• _TO DO_: Write out each line of the items below word for word, keeping every character and line break unchanged.

• _STUDY MATERIAL_:

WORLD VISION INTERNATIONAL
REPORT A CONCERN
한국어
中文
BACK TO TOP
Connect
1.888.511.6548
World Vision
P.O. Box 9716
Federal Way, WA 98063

• _WRITTEN RESPONSE_:
WORLD VISION INTERNATIONAL
REPORT A CONCERN
한국어
中文
BACK TO TOP
Connect
1.888.511.6548
World Vision
P.O. Box 9716
Federal Way, WA 98063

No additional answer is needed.